One of the most obvious features from a structuring perspective is the enhanced role of the servicer which, amongst other things, has taken over various responsibilities that would previously have been the responsibilities of a securitisation issuer such monitoring the performance of the transaction parties and exercising the rights of the issuer in respect of any remedies. While this allows a party with commercial expertise to monitor the transaction (and replace the issuer’s agents were necessary), it also means that the servicer’s role is no longer confined to dealing with the loan level documents and parties. As a consequence, the noteholders in the transaction have also acquired direct rights against the servicer.

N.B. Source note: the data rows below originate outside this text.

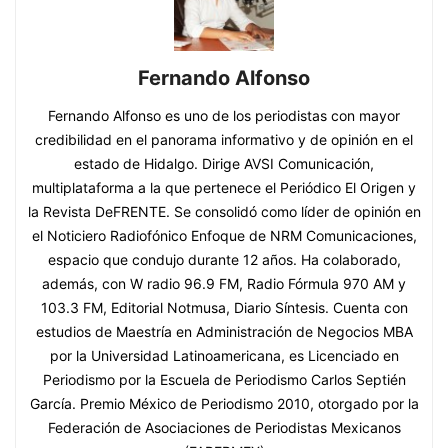
Fernando Alfonso
Fernando Alfonso es uno de los periodistas con mayor
credibilidad en el panorama informativo y de opinión en el
estado de Hidalgo. Dirige AVSI Comunicación,
multiplataforma a la que pertenece el Periódico El Origen y
la Revista DeFRENTE. Se consolidó como líder de opinión en
el Noticiero Radiofónico Enfoque de NRM Comunicaciones,
espacio que condujo durante 12 años. Ha colaborado,
además, con W radio 96.9 FM, Radio Fórmula 970 AM y
103.3 FM, Editorial Notmusa, Diario Síntesis. Cuenta con
estudios de Maestría en Administración de Negocios MBA
por la Universidad Latinoamericana, es Licenciado en
Periodismo por la Escuela de Periodismo Carlos Septién
García. Premio México de Periodismo 2010, otorgado por la
Federación de Asociaciones de Periodistas Mexicanos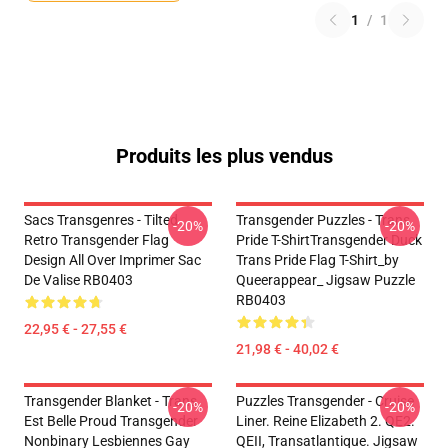
1
/
1
Produits les plus vendus
Sacs Transgenres - Tilted
Transgender Puzzles - Trans
-20%
-20%
Retro Transgender Flag
Pride T-ShirtTransgender Duck
Design All Over Imprimer Sac
Trans Pride Flag T-Shirt_by
De Valise RB0403
Queerappear_ Jigsaw Puzzle
RB0403
22,95 € - 27,55 €
21,98 € - 40,02 €
Transgender Blanket - Trans
Puzzles Transgender - Cruise
-20%
-20%
Est Belle Proud Transgender
Liner. Reine Elizabeth 2. QE2.
Nonbinary Lesbiennes Gay
QEII, Transatlantique. Jigsaw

The requirement to receive rating agency confirmations has also been removed. This is to be welcomed, particularly in light of Fitch’s reluctance to provide confirmations in cases where an operating advisor/controlling class want to replace a special servicer (see our previous blog (as demonstrated by the recently resolved replacement of Hatfield Philips on the Sisu loan in Windermere XIV transaction notice)).

As much as an enhanced servicer role can solve some of the issues that have recently dogged CMBS transactions, it is important to remember that the role of the servicer has its limits. At the end of the day, the servicer is an agent of the issuer and has a different mind-set to that of a trustee, who is a representative of the noteholders and has fiduciary duties towards them. Hence that stated aim of the guidelines to remove trustee discretion “as far as possible” may not be practical in all circumstances. In Toys, for example, while the note trustee is under a duty to implement modifications and consents if directed to do so by the Servicer such requests are likely to relate to consequential amendments to the main securitisation level documents following amendments/consents granted at the loan level. The note trustee retains broad discretion to consider all other amendments and consents in the usual way.

With few CMBS transactions currently in the market, it remains to be seen if the solutions adopted in this CMBS will be adopted as the standard going forward.